Required action -
Convert the listing below into a JSON list of strings, one per line, leaving out blank lines. Start with the line containing "True or false: percent_single_annotation" and go through the end of the listing.

Quiz items based on charts
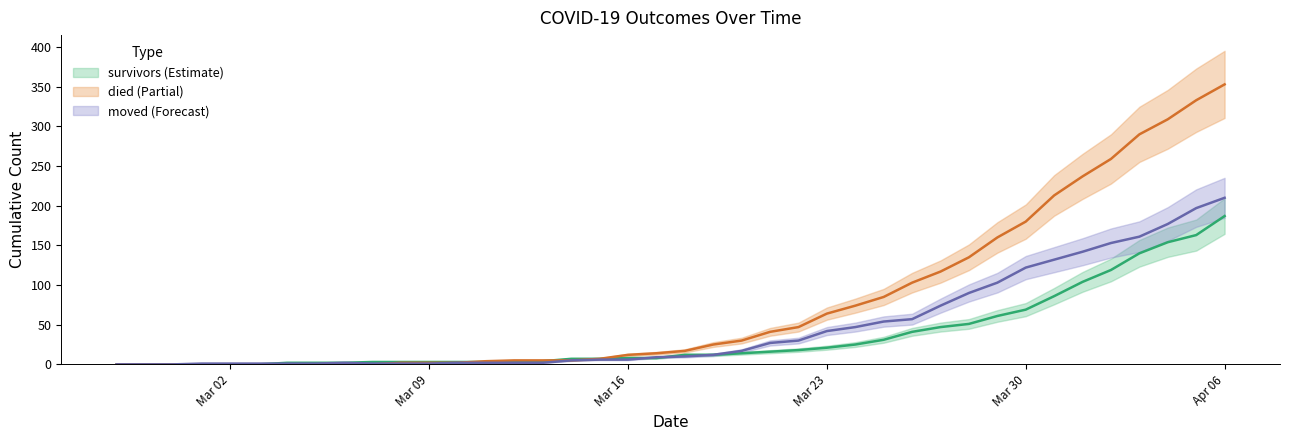

Which series changed the most between 2020-03-02 and 2020-03-06?

survivors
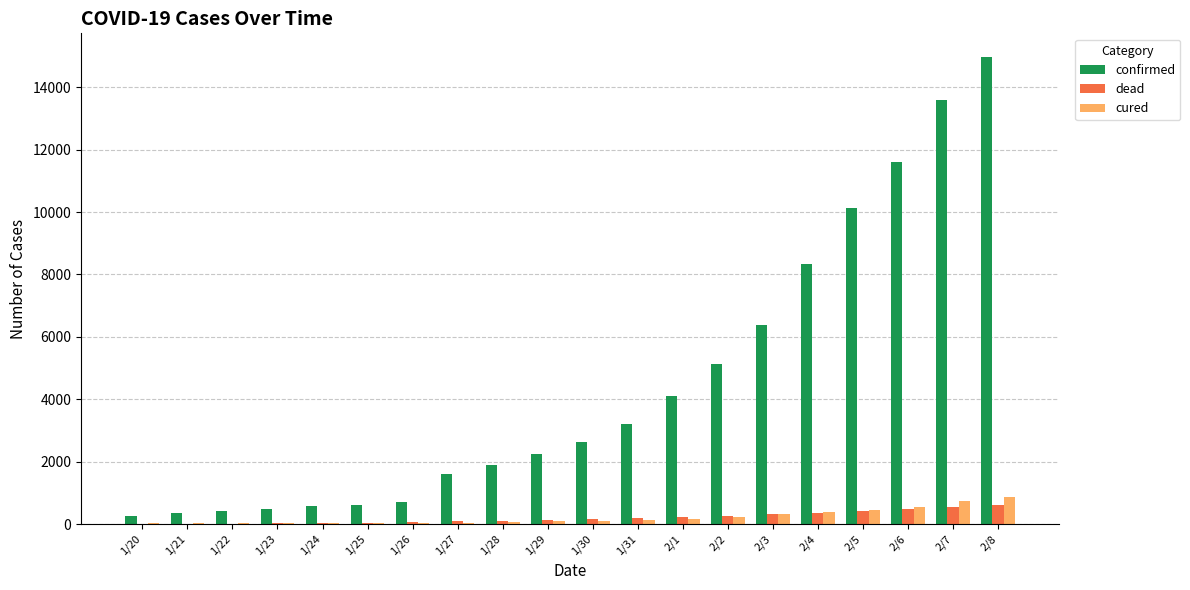

At which category does the chart reach its peak across all series?

2/8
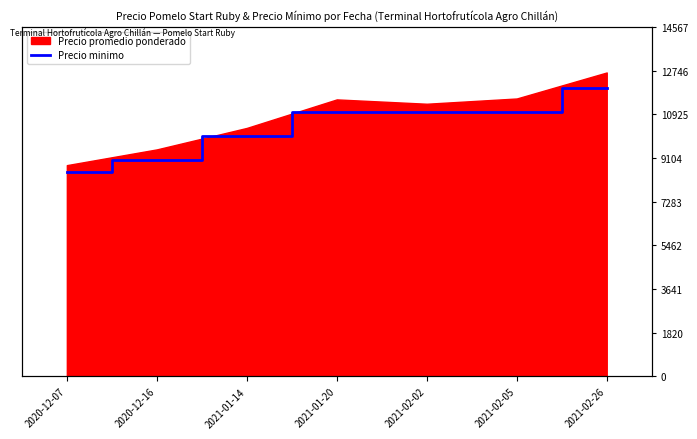

How many values exceed 11000?

1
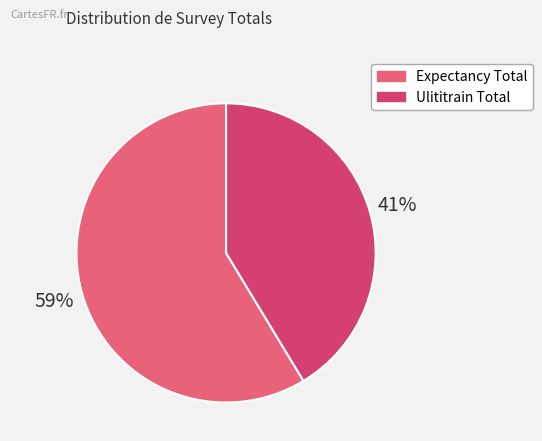

How many segments does this pie chart have?

2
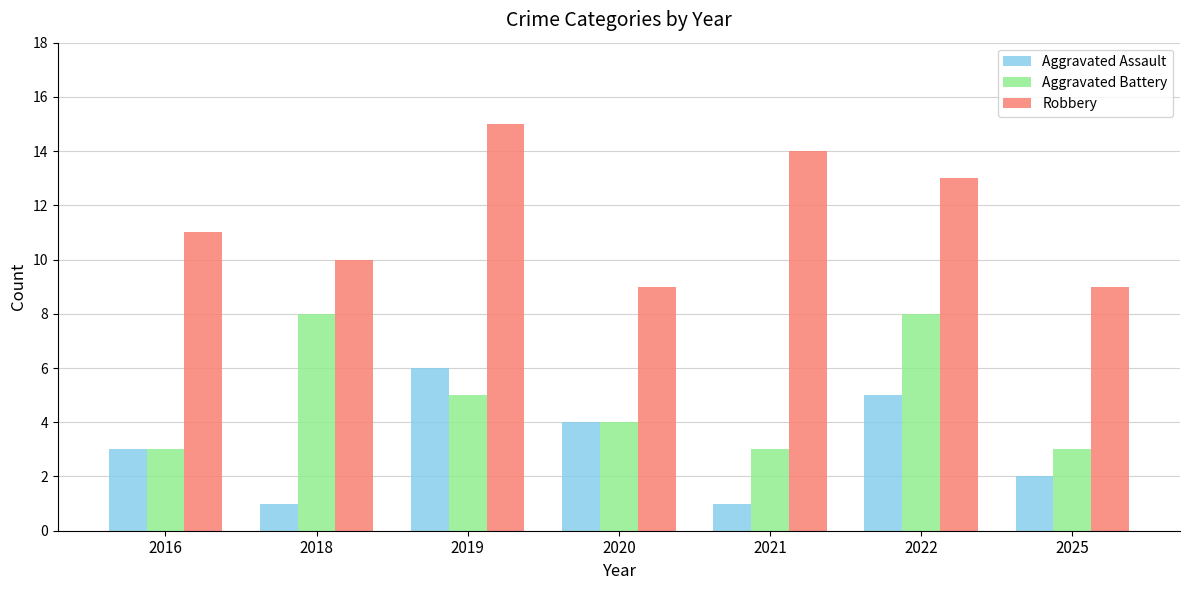

What is the difference between the second highest and minimum values in the Aggravated Assault series?

4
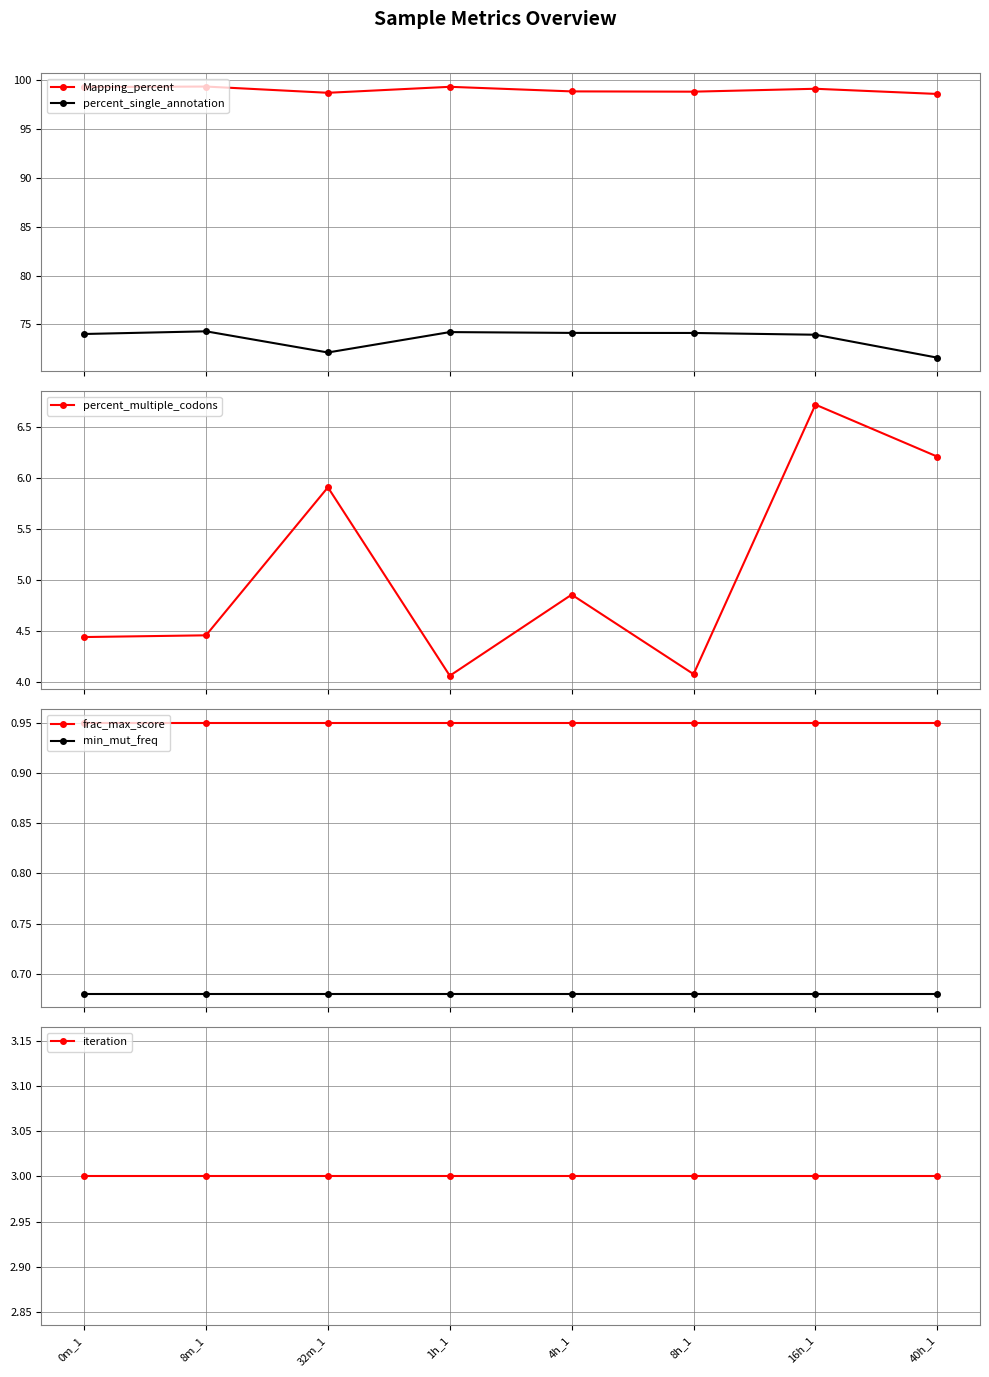

True or false: percent_single_annotation and percent_multiple_codons cross at least once.

False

Solution to the exercise -
[
  "True or false: percent_single_annotation and percent_multiple_codons cross at least once.",
  "False"
]